Il giudice, però, ha ribaltato l’impostazione dell’azienda, evidenziando che il contratto dei Metalmeccanici stabilisce con chiarezza che chi lavora almeno 15 giorni in un mese matura ferie e permessi sull’intero periodo. E dato che la cassa integrazione in questione non era a zero ore ma prevedeva solo riduzioni parziali, il diritto non poteva essere intaccato.
Un punto chiave è stato anche il richiamo a una sentenza della Cassazione del 1986, che già allora stabiliva che la riduzione dell’orario lavorativo non giustifica una decurtazione automatica dei diritti. Le ferie, infatti, non si “guadagnano” solo con il tempo fisico in azienda, ma rappresentano una componente strutturale del contratto di lavoro.
Una decisione che cambia le regole del gioco per imprese e lavoratori in crisi
Quello che all’inizio sembrava un caso isolato, ora potrebbe diventare un riferimento per molte altre realtà. Le implicazioni della sentenza vanno oltre il singolo contenzioso: si parla di tutele contrattuali, di equilibrio tra prestazione e compensazione, e di un modello più equo per gestire le situazioni di emergenza economica.
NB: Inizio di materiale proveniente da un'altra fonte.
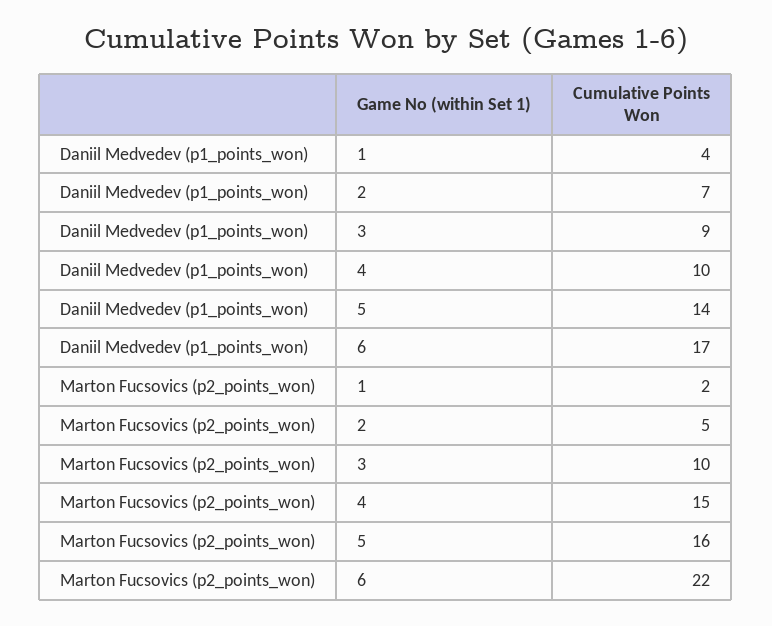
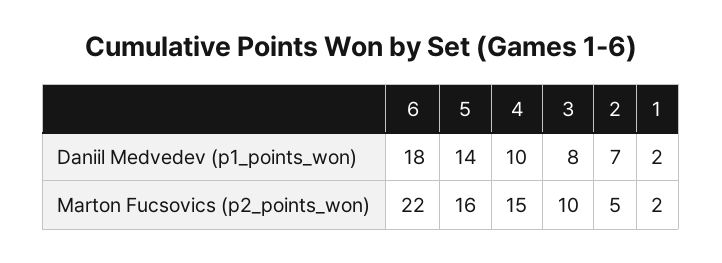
Daniil Medvedev (p1_points_won), 1: 4 -> 2
Daniil Medvedev (p1_points_won), 3: 9 -> 8
Daniil Medvedev (p1_points_won), 6: 17 -> 18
Il riconoscimento dei diritti anche nei momenti di inattività parziale lancia un messaggio forte: il lavoro non si misura solo in ore, ma in presenza, disponibilità e continuità del rapporto. Un monito per le aziende, certo, ma anche una nuova consapevolezza per i dipendenti, spesso lasciati in secondo piano nei processi di ristrutturazione.
La soddisfazione espressa dalla Fiom Cgil e dai lavoratori coinvolti è solo l’inizio. La vera sfida sarà ora estendere questa visione ad altri settori e far sì che simili decisioni non restino casi isolati, ma si trasformino in una prassi condivisa.